17 MARCH 2007, Page 95


Dear Mary

Q. The tennis coach at our village club was recently coaching one of his young clients. On the next court, one of the club regulars and her new middle-aged male friend were completing a strenuous game. The man suddenly collapsed and the coach, a trained first-aider, identified the symptoms of cardiac arrest and applied the necessary heart massage and mouthto-mouth. It took over half an hour for the ambulance to arrive, during which time the victim’s partner became increasingly hysterical and distressed, offering very little by way of practical support while the coach continued to alternate chest compressions with oral ventilation. The man fortunately survived, largely because of the cool head of the coach, and he can now be seen walking hand in hand with his partner in the village. Unfortunately, Mary, such is the couple’s evident desire to put the event behind them that the coach has yet to receive an acknowledgment or thank-you. It would seem to me that a gift might be appropriate to reward his quick thinking. How should they have behaved, Mary? Other members of the club feel that the couple should be encouraged to overcome their denial and embarrassment but are uncertain as to how to approach this delicate subject.
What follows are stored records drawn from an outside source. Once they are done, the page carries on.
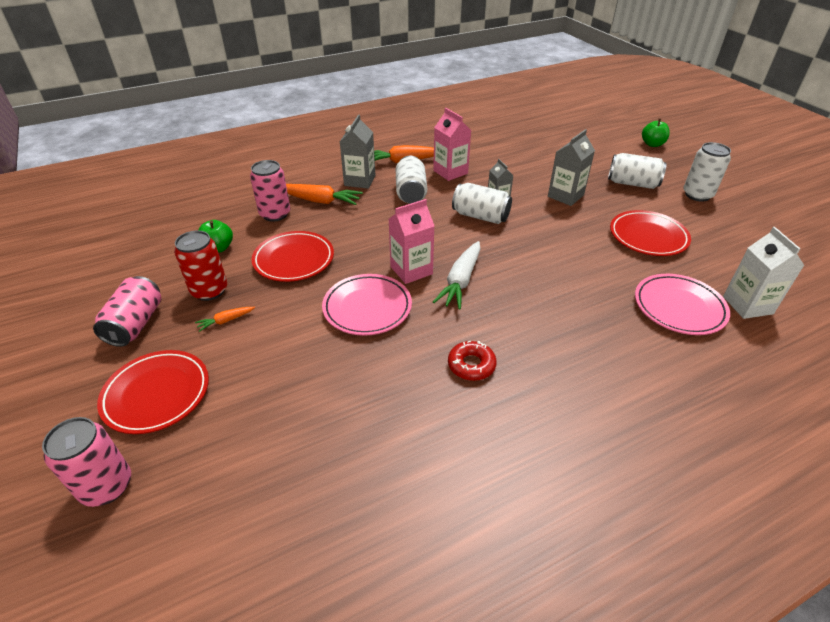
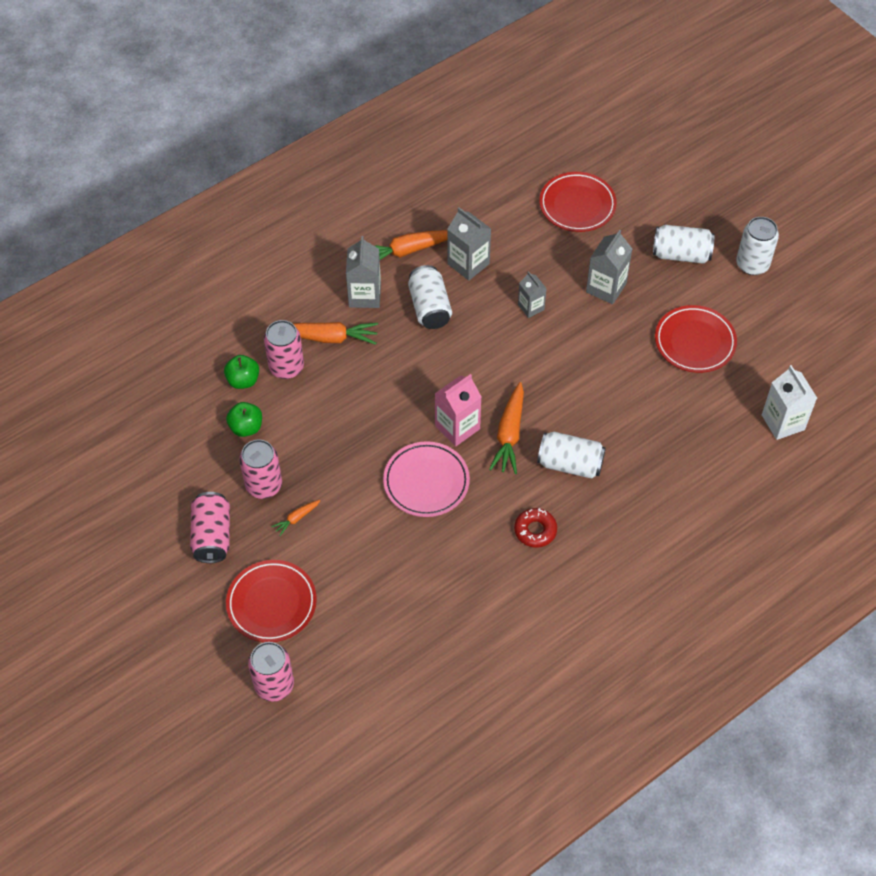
camera: 10 degrees left, 15 degrees up
(209, 291) = (264, 485): red can -> pink can
(294, 260) = (333, 432): red plate -> red plate (577, 205)
(450, 172) = (468, 264): pink carton -> grey carton
(461, 281) = (509, 434): white carrot -> orange carrot
(480, 216) = (515, 336): white can -> white can (570, 464)
(652, 144) = (707, 173): green apple -> green apple (243, 380)
(679, 307) = (719, 435): pink plate -> none

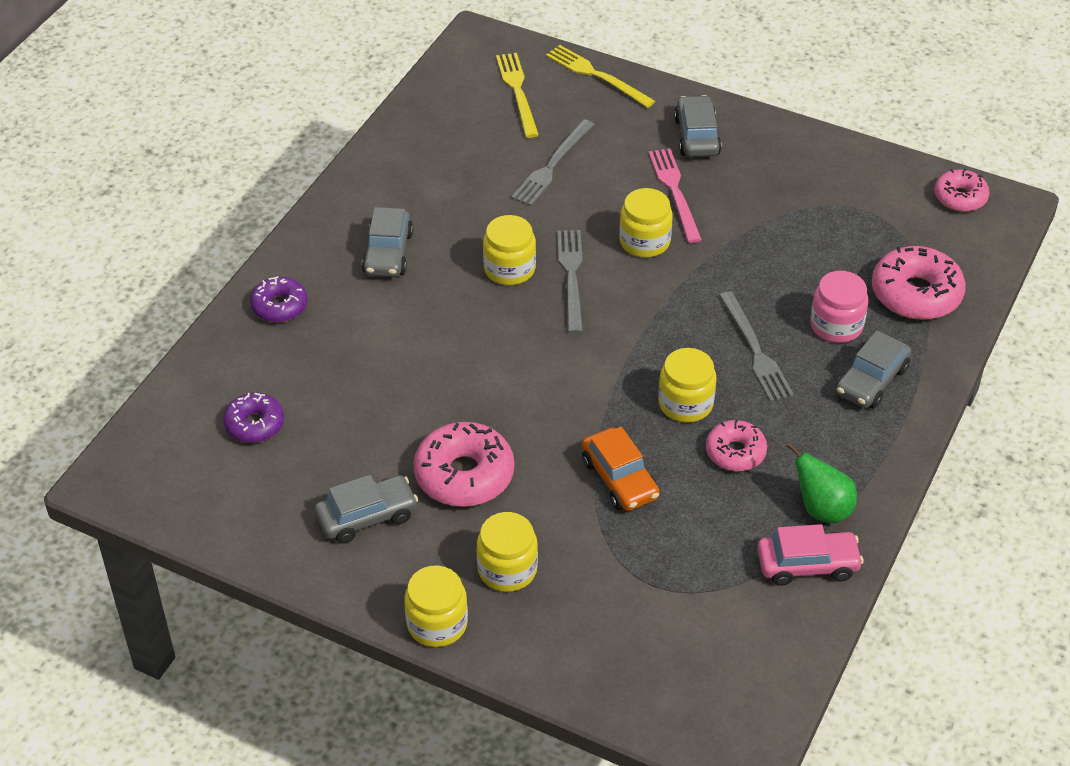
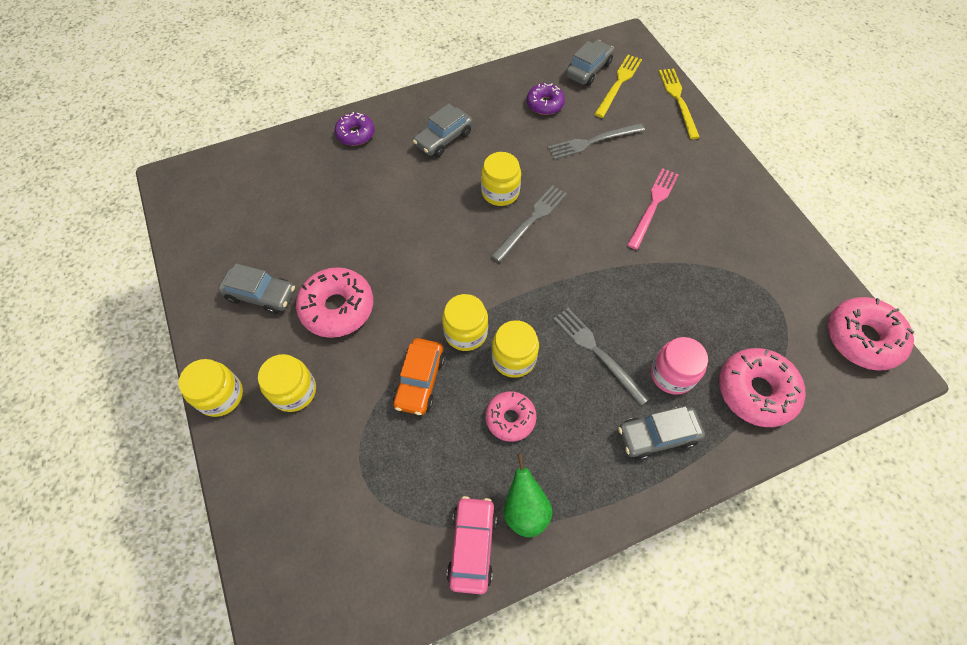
camera: 40 degrees right, 15 degrees up
(254, 424) = (269, 195): purple donut -> purple donut (545, 104)
(644, 241) = (600, 227): yellow jar -> yellow jar (466, 332)
(697, 136) = (705, 176): grey car -> grey car (588, 70)
(755, 350) = (597, 352): grey fork -> grey fork turned 120 degrees clockwise
(807, 565) = (472, 546): pink car -> pink car turned 120 degrees counterclockwise
(960, 197) = (862, 338): pink donut -> pink donut, size x1.62

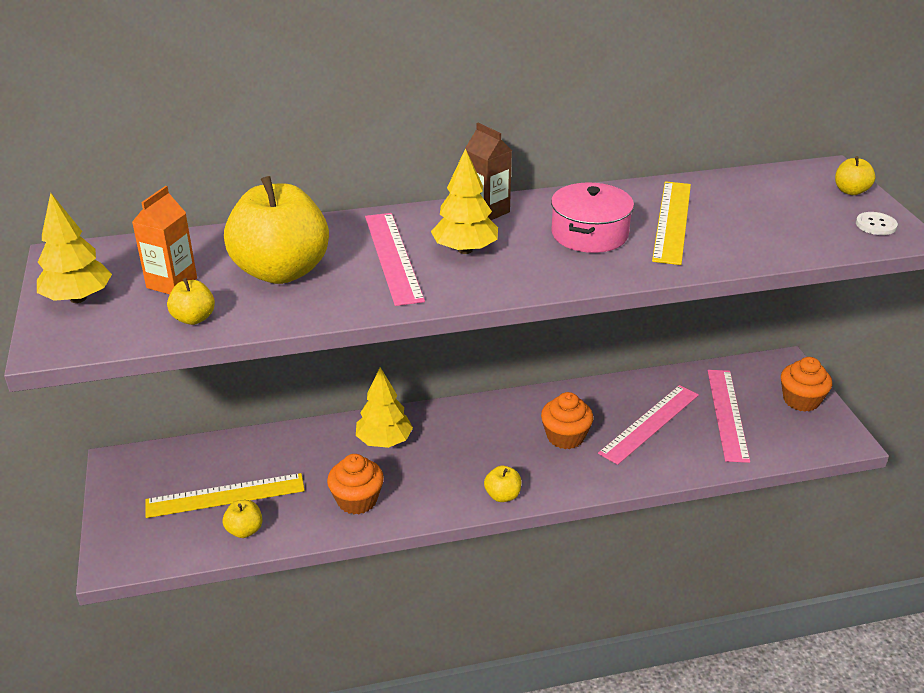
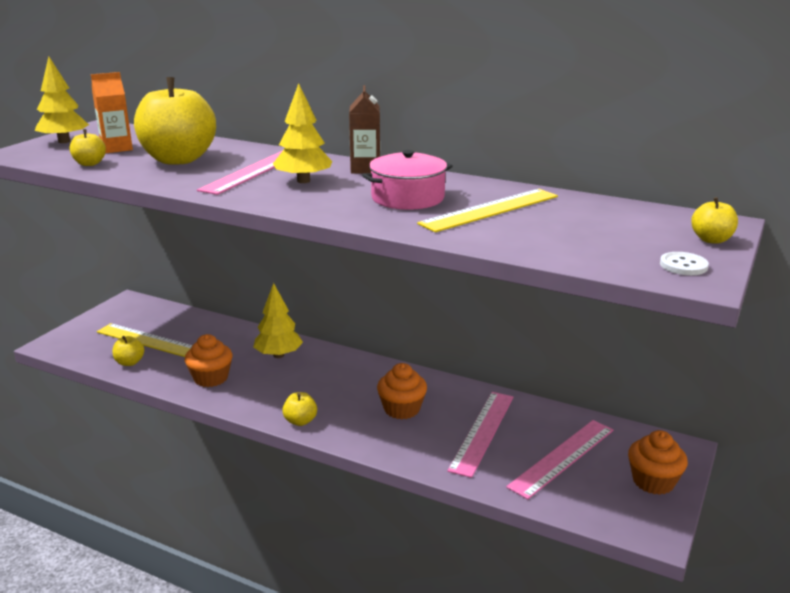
camera: 40 degrees right, 10 degrees down
(649, 423) = (482, 432): pink ruler -> pink ruler turned 60 degrees counterclockwise

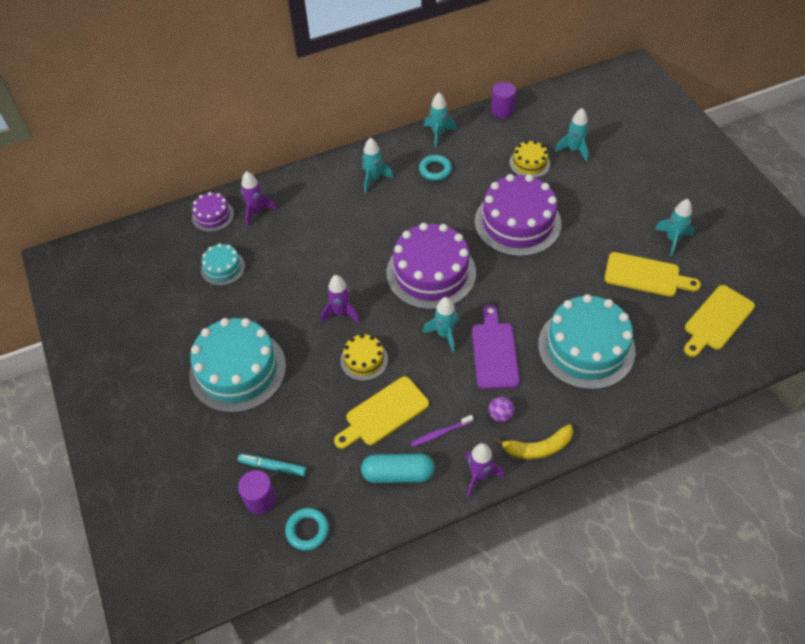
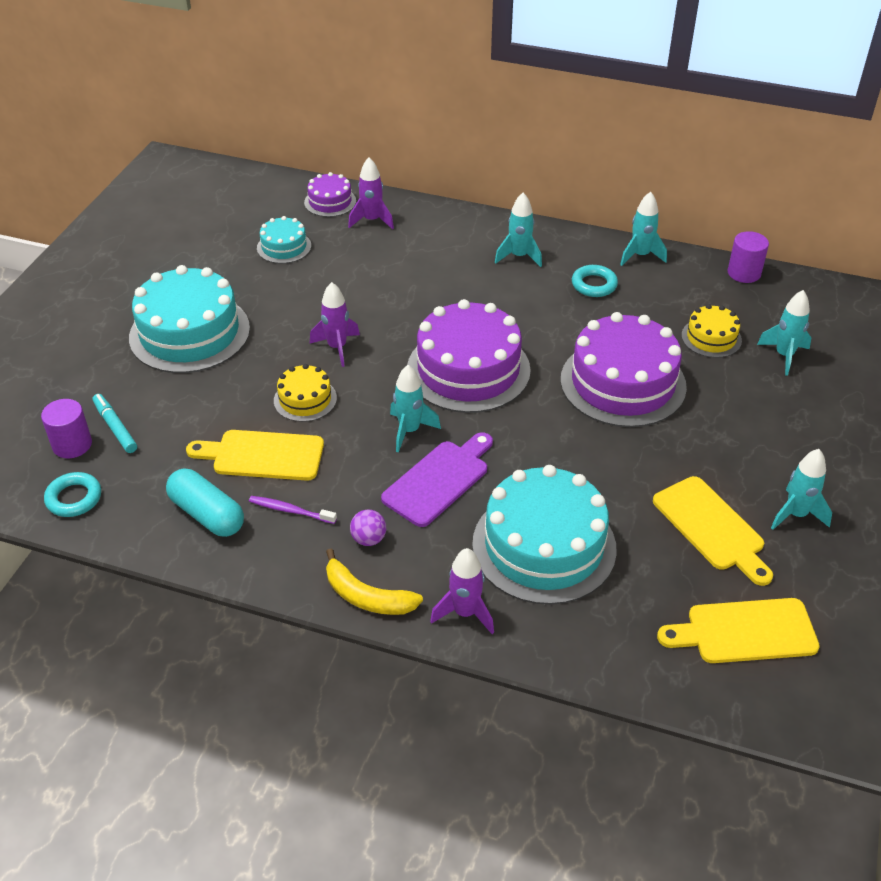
camera: 40 degrees right, 10 degrees down
(479, 476) = (276, 575): purple rocket -> purple rocket (465, 613)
S.O., London W1 A. Your club coach certainly deserves public, to say nothing of private, recognition for his heroic act. Your brief portrait of the couple concerned, however, suggests that insensitivity and denial have contributed to the heart attack in the first place, so their own recognition and gratitude is unlikely to be forthcoming. Why not knock up a postersized tribute to the coach for display on the noticeboard of the club’s reception area. A photograph of the coach smiling benignly along with the bald facts that he has recently saved the life of a member (no names, of course) should be enough to boost his morale in the short term and perhaps to nudge the consciences of the couple involved. This small act of acknowledgement should be enough to remind the coach — if he needs reminding — that, in any case, virtue is its own reward.